In a rare video appearance in April, in which he laments the group’s defeat in Baghouz, ISIS chief Abu Bakr al-Baghdadi urged supporters to resume their earlier insurgency tactics, relying on sleeper cells to target those working with security forces including mukhtars and tribal chiefs.
“The war of Islam and its followers against the crusaders and their followers is a long one,” Baghdadi said.
For Naser Edris Sharif, 53, another mukhtar in east Mosul, life is far better today compared to the days when Baghdadi declared his so-called caliphate in the city. The militants killed his brother for working with Kurdish intelligence.
“I used to drive a taxi but after the liberation I got 200 people to sign a petition to support my candidacy for the mukhtar,” Naser told Rudaw English.
Things were fine for the first six months after his appointment in September 2017. Naser knew ISIS sleeper cells posed a threat. He even received written death threats.
The militants finally struck in February and again in June last year. On both occasions they planted IEDs under Naser’s chair but failed to kill him.
“In the February attack, I had 200 pieces of shrapnel, big and small, in my body,” Naser recalled.
A federal police officer died in the attack.
Asked why ISIS had targeted him, Naser said: “I have good people and I am informed about everything in the neighborhood.”
The situation in west Mosul is far worse for mukhtars, he said.

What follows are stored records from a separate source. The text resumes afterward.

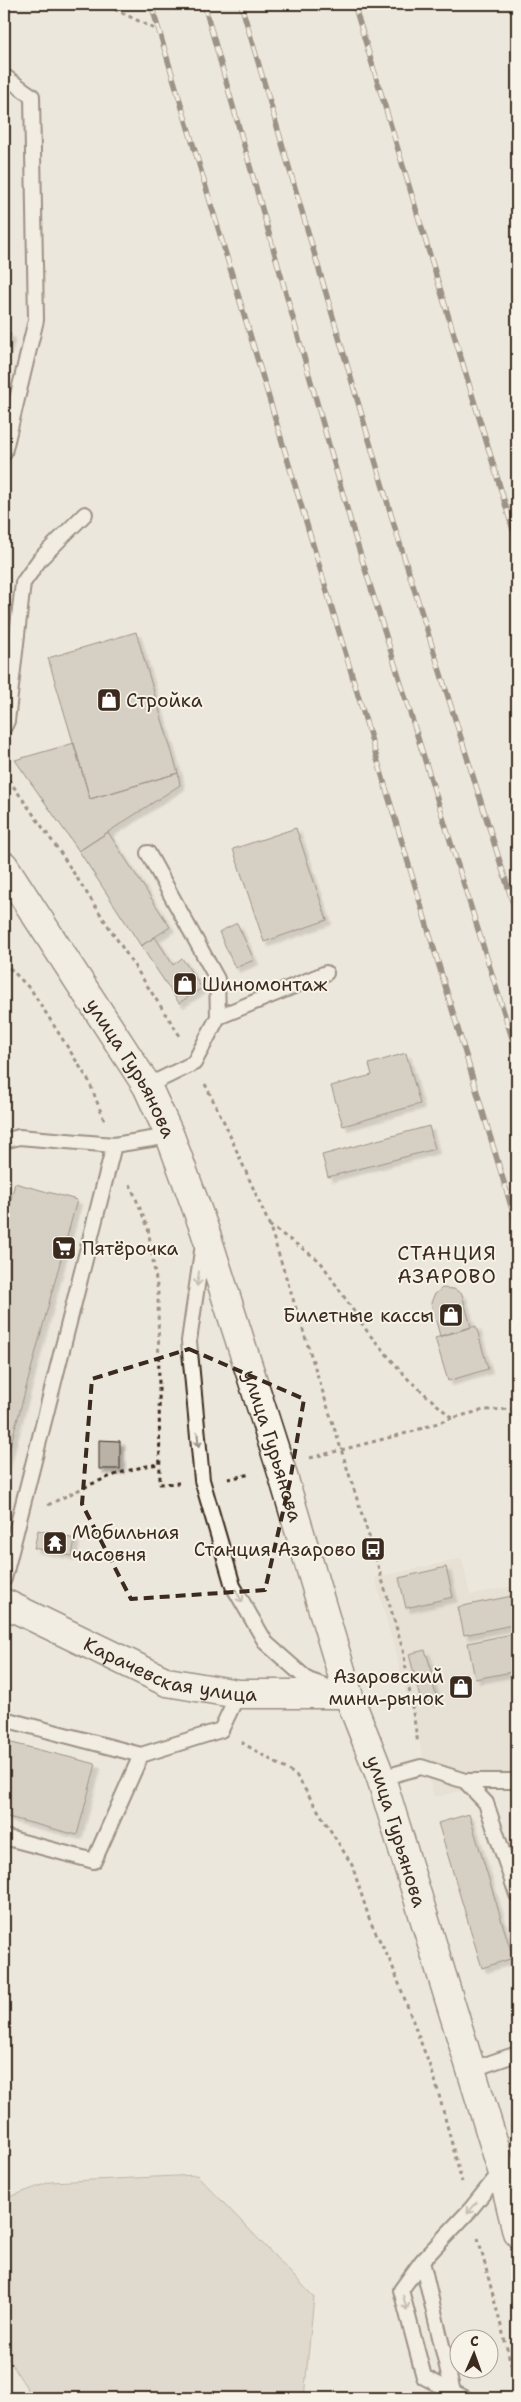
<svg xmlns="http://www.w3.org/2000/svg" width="521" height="2402" viewBox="0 0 521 2402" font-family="'Shantell Sans',sans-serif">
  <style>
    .built { fill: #ddd7cc }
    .green { fill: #cec8bc; stroke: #84796d }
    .building { fill: #bab2a7; stroke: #3b2a1e; filter: url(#shadow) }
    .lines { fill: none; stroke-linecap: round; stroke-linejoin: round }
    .service-casing { stroke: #3b2a1e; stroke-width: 18 }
    .minor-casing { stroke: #3b2a1e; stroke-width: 31 }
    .tertiary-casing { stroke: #3b2a1e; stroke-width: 31 }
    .path { stroke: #3b2a1e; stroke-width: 3; stroke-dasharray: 4 4; stroke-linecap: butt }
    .service { stroke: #f7f3e8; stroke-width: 14 }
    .minor { stroke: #f7f3e8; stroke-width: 28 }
    .tertiary { stroke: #f7f3e8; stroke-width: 28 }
    .rail-casing { stroke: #3b2a1e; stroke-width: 5.5 }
    .rail { stroke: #f7f3e8; stroke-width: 4; stroke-dasharray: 11; stroke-linecap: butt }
    .oneway { stroke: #998e83 }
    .marked { fill: none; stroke: #3b2a1e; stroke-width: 4; stroke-dasharray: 10 6; stroke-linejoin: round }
    .labels { text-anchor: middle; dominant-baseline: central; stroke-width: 4; stroke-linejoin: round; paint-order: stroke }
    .poi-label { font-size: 19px; fill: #3b2a1e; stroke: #f7f3e8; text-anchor: start }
    .street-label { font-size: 19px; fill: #3b2a1e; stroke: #f7f3e8 }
    .neighbourhood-label { font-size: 20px; letter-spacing: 1px; fill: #3b2a1e; stroke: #f7f3e8 }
  </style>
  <defs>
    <filter id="shadow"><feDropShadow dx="4.5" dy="4.5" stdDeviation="1" flood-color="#0004"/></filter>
  </defs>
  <rect width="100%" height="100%" fill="#ece7dc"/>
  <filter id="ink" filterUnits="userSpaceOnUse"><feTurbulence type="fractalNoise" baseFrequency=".02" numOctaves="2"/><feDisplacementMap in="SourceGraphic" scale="10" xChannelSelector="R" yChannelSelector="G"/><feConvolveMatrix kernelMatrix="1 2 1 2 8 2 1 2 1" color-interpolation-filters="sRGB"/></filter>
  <g filter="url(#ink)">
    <path class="built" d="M462,1558L470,1595L517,1585V1779L434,1797L375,1578Z"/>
    <path class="green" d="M197,2175L314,2297L304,2398H33L4,2352V2199L50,2182Z"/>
    <path class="building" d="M4,332L11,334L4,359Z
      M136,632L178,773L90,799L48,658Z
      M74,743L90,799L178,773L180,785L79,851L15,760Z
      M296,828L327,920L264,942L233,849Z
      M108,832L170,927L141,946L79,851Z
      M237,923L254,960L235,968L219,932Z
      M155,937L173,965L182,958L202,988L179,1003L141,946Z
      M406,1053L420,1104L343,1126L331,1086L372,1075L369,1064Z
      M429,1126L435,1149L328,1177L322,1155Z
      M15,1183L77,1200L4,1469V1226Z
      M442,1288L454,1289L462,1294L471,1327L440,1336L431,1303L434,1295Z
      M476,1326L488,1369L448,1381L435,1338Z
      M99,1440L120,1441V1469H99Z
      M38,1530L75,1539L72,1556L34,1548Z
      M446,1567L453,1597L406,1608L399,1578Z
      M517,1595V1624L464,1635L458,1607Z
      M517,1633V1671L475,1679L468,1643Z
      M425,1650L434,1677H431L437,1699L421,1702L409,1654Z
      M4,1741L96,1764L77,1835L4,1816Z
      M469,1814L513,1958L482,1968L438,1823Z"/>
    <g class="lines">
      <defs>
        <path id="service" d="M4,76L32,96L36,320L4,453
          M4,727L7,721L23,583L40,559L85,514
          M218,1017L326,973
          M147,1086L194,1063L218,1017L217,979L148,853
          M4,1141L19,1137L114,1145L170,1136
          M203,1244L189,1341L202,1480L233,1586L266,1643L308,1680L328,1687
          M4,1579L114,1145
          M4,1719L141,1755
          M381,1778L421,1767L465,1781H517
          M465,1781L486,1803L517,1895
          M4,1837L94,1861L141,1755L221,1730L238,1694
          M470,2070L517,2054
          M422,2261L401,2290L424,2377L453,2392
          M465,2398L453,2392L422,2261L470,2210L502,2170"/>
        <g id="minor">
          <path id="s1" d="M4,1603L167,1682L238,1694H348"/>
        </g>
        <g id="tertiary">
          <path id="s2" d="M4,866L147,1086L170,1136L205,1231L280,1466L348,1694L381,1778L502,2170L517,2232"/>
        </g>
      </defs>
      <use href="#service" class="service-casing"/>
      <use href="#minor" class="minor-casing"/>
      <use href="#tertiary" class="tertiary-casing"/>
      <path class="path" d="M109,4L110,7L159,31
        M4,773L60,852L180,1036
        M4,962L32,991L89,1081L104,1120
        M205,1084L224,1122L269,1224L373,1549L403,1650L418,1744
        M130,1184L148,1228L158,1293L160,1484L179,1483
        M269,1225L320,1261L369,1334L408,1379L452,1418L484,1410L517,1409
        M310,1458L411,1432L452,1418
        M228,1479L251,1474
        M48,1505C84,1487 119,1469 160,1464
        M241,1742L296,1775L352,1865L370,1921L392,1965L435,2080L462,2182
        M478,2238L517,2387"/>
      <use href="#service" class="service"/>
      <use href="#minor" class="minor"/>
      <use href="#tertiary" class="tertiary"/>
      <defs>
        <path id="rail" d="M151,4L517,1226
          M204,4L355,537L517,1054
          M241,4L395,528L517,916
          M354,4L517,543"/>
      </defs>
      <use href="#rail" class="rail-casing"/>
      <use href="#rail" class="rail"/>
    </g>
    <defs><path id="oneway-shaft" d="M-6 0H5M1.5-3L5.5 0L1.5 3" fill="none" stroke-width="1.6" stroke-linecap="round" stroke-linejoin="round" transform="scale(1.25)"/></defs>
    <g class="oneway">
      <use href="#oneway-shaft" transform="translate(198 1279) rotate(98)"/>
      <use href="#oneway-shaft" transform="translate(198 1440) rotate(85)"/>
      <use href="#oneway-shaft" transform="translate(239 1596) rotate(60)"/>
      <use href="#oneway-shaft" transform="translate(472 2208) rotate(130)"/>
      <use href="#oneway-shaft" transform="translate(405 2303) rotate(75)"/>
    </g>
  </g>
  <path d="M0 0H521V2402H0ZM189,1349L304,1399L290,1481L265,1590L131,1599L82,1504L92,1379Z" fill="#ece7dc" fill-opacity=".55" fill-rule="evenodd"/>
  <path class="marked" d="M189,1349L304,1399L290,1481L265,1590L131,1599L82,1504L92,1379Z"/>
  <defs>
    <symbol id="shop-square" viewBox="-11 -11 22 22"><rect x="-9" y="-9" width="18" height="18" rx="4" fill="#3b2a1e" stroke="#f7f3e8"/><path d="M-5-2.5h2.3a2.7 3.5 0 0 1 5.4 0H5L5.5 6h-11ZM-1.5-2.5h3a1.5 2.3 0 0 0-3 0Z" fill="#fff"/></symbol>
    <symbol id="supermarket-square" viewBox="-11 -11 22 22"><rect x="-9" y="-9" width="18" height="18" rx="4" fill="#3b2a1e" stroke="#f7f3e8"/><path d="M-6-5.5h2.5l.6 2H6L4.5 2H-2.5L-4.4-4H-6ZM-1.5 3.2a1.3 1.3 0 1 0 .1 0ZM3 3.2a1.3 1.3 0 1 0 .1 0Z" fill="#fff"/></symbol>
    <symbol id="temple-square" viewBox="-11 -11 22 22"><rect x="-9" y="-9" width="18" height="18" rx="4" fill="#3b2a1e" stroke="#f7f3e8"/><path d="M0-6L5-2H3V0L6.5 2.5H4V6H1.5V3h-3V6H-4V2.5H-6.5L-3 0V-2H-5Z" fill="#fff"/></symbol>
    <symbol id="bus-square" viewBox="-11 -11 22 22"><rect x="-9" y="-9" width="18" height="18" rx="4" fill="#3b2a1e" stroke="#f7f3e8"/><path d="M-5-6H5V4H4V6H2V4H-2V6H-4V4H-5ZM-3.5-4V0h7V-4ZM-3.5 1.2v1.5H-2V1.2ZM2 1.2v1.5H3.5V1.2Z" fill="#fff"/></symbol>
  </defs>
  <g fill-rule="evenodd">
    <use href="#shop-square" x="95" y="686" width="28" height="28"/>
    <use href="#shop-square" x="171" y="970" width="28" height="28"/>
    <use href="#supermarket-square" x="50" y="1234" width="28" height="28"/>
    <use href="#shop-square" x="437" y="1301" width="28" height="28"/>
    <use href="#temple-square" x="41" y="1529" width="28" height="28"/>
    <use href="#bus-square" x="359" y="1535" width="28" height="28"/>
    <use href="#shop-square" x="447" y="1673" width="28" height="28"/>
  </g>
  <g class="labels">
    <g class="poi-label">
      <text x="126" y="700">Стройка</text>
      <text x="202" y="984">Шиномонтаж</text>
      <text x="82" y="1248">Пятёрочка</text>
      <text x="434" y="1315" text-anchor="end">Билетные кассы</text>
      <text x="72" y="1532">Мобильная<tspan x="72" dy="22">часовня</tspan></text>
      <text x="356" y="1549" text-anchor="end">Станция Азарово</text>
      <text x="444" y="1676" text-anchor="end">Азаровский<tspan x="444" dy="22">мини-рынок</tspan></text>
    </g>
    <g class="street-label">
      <text stroke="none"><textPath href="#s2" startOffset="239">улица Гурьянова</textPath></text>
      <text stroke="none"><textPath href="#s2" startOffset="644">улица Гурьянова</textPath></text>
      <text stroke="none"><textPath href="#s1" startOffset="181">Карачевская улица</textPath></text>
      <text stroke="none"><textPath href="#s2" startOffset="1049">улица Гурьянова</textPath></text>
    </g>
    <g class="neighbourhood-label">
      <text x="447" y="1253">СТАНЦИЯ<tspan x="447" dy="23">АЗАРОВО</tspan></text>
    </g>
  </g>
  <rect width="521" height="2402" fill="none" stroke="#f7f3e8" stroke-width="20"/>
  <rect x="10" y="10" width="501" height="2382" fill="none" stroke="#3b2a1e" stroke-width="2" filter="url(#ink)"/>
  <g transform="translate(474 2354) rotate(2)"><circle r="24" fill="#f7f3e8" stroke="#aca397"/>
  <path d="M0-4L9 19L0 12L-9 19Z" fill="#3b2a1e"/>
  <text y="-8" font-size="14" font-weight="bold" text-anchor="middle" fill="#3b2a1e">С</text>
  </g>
</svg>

According to one group of construction workers in west Mosul, who spoke to Rudaw English in late April on condition of anonymity, ISIS sleeper cells emerge at night when security forces withdraw to the safety of their barracks.
Back at his home in east Mosul, Khaled is still coming to terms with his blindness. He lives in a state of fear, convinced his would-be assassin will return to finish the job.
“I am scared when I hear a bang or I just shiver when I hear a loud voice,” he says.
“I am certain that this guy will come back to kill me.”